If he can shut down Llorente—the more easily beaten of the Juve pair—it will take away an important element of their attack. If he is playing badly, he can tend to gum up the gears of Juve's offensive machine.
Luisao's success in making the Juve forward line more one-dimensional could go a long way toward catapulting the Portuguese side to their second consecutive title.
Key Matchup 2
Gianluigi Buffon vs. Artur
Goalkeeping gets more important as a tournament goes on. Indeed, it's at this stage that you often see goalkeepers take a tie by the scruff of the neck and shove their team through.
Artur is an experienced goalkeeper who knows what it's like to be in these situations, but in the opposite goal he's facing arguably the best goalkeeper ever to step between the sticks.
The constant whispers that Gigi Buffon is too old for his job are laughable. The Juve and Italy captain is rarely beaten by stoppable shots and often snares the one no one expects him to get.
Against Napoli at the end of March he very nearly willed his team to taking points from a game in which they had no business doing so. He made a string of incredible saves in the first half and even got his hand on Jose Callejon's opener.
Similarly, Buffon bailed his team out of jail with several fine saves in the second leg against Lyon, including a long-rage effort from Maxime Gonalons in the first half and a wicked free kick from Arnold Mvuemba in the second.
Artur is a fine keeper, but anyone who says that Juve doesn't have the edge in this matchup must be on something.
Key Matchup 3
Giorgio Chiellini vs.
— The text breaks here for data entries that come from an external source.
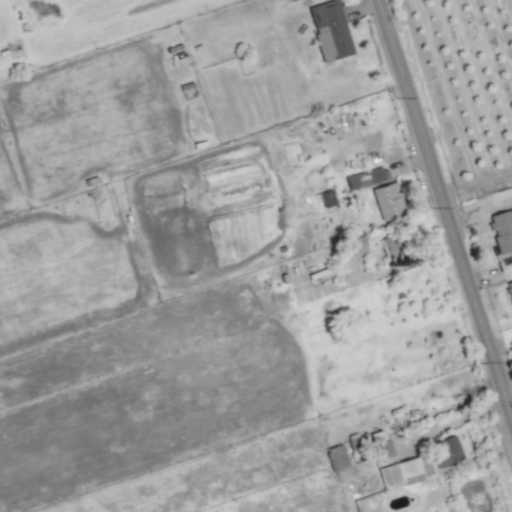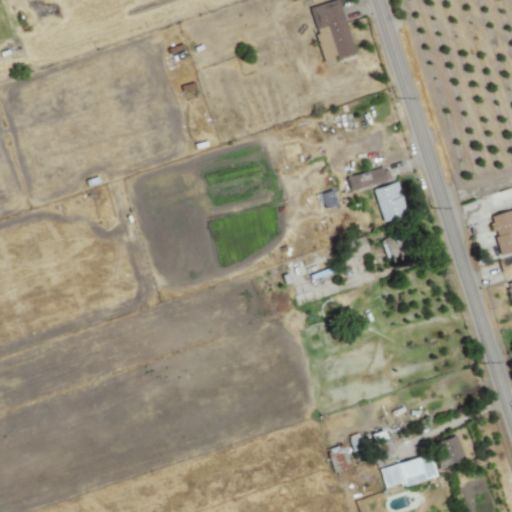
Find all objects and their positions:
building: (21, 3)
building: (328, 31)
building: (365, 178)
building: (325, 198)
building: (386, 201)
road: (445, 206)
building: (500, 229)
building: (501, 229)
building: (354, 246)
building: (390, 246)
building: (508, 290)
building: (508, 291)
building: (381, 447)
building: (444, 451)
building: (335, 458)
building: (405, 471)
Rodrigo
As mentioned before, Rodrigo has played out on the right wing in Jorge Jesus' 4-3-3 in Europa League play.
If he plays there again, the man he'll meet is Chiellini.
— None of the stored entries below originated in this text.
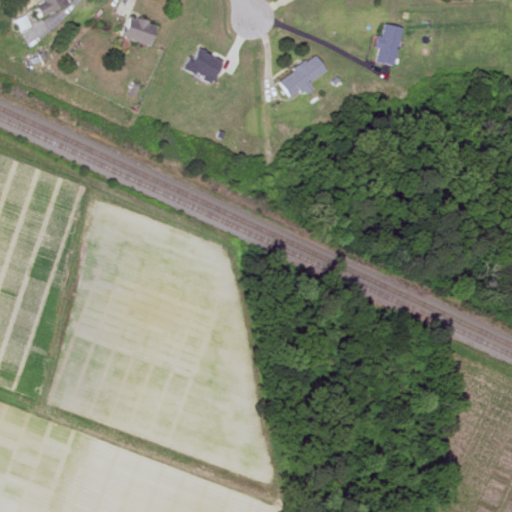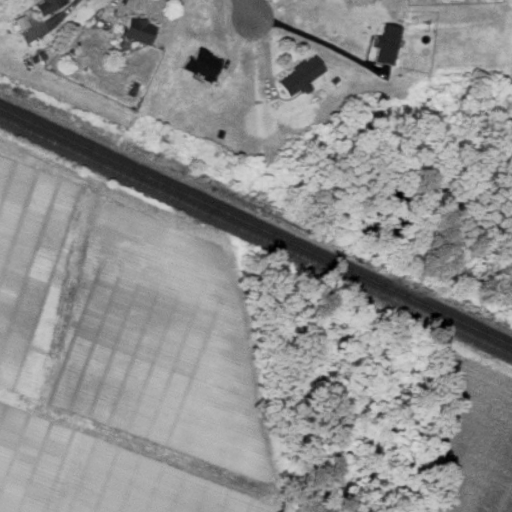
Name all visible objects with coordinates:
building: (46, 6)
road: (246, 6)
road: (267, 6)
road: (65, 10)
building: (135, 30)
building: (136, 30)
road: (307, 36)
building: (384, 44)
building: (385, 44)
building: (200, 63)
building: (298, 76)
building: (299, 76)
railway: (256, 227)
railway: (256, 239)
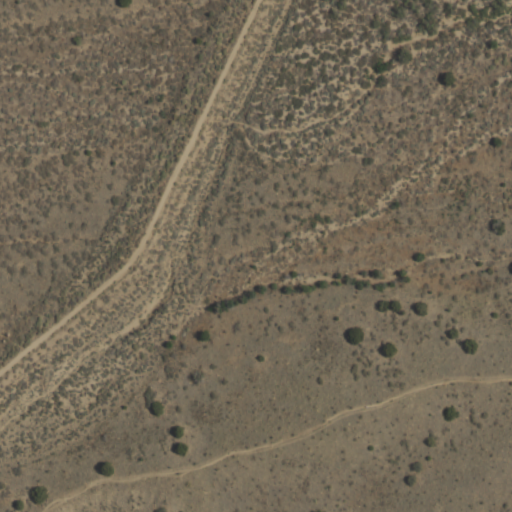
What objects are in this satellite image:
road: (158, 209)
road: (275, 442)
The heir apparent to Juve's armband is one of the best center-backs in the world and has held some of the best strikers on the planet in check.
Whether Rodrigo plays as a striker or winger, Chiellini is going to be the man tasked with limiting his ability to function.
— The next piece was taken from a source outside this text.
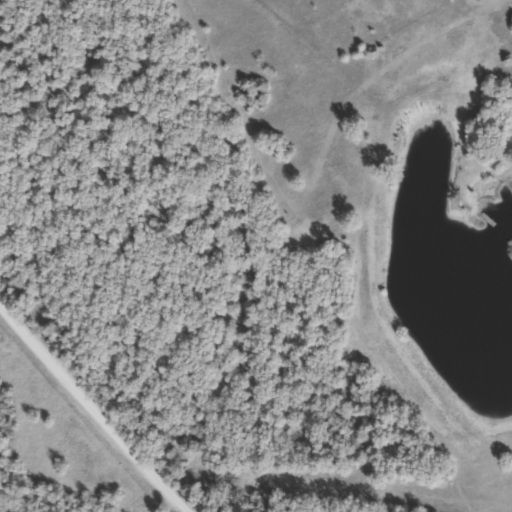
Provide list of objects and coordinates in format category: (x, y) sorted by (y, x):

The Italy international has shut down Spanish strikers of much higher quality than Rodrigo. If he can limit him and his partners on the forward line, Juventus will be in good position to move on.
This was the worst possible draw for Juventus. Benfica was the most difficult team they could have faced.
In a single-game situation like the final, Juve would have enough of an edge in talent to overwhelm the Portuguese side. In a two-legged format, a team like Benfica can make a lot more happen.
This will come down to tactics. If Jorge Jesus can find a way to unlock the vulnerable Juventus wings, the Bianconeri could be in trouble. On the other hand, if Antonio Conte's midfielders are able to clear enough space for Andrea Pirlo to operate at full capacity, Benfica could start hemorrhaging goals.
In the end, Juve have the superior players and one of the brightest coaches in Europe. Benfica is dangerous and at times downright scary, but at the end of the day Juve just have too much talent.
This will be a tight one, but I predict a 1-1 draw at the Estadio da Luz in the first leg before Juve keeps its unbeaten run at home intact with a 1-0 victory, securing a 2-1 aggregate win and a place in the final at Juventus Stadium.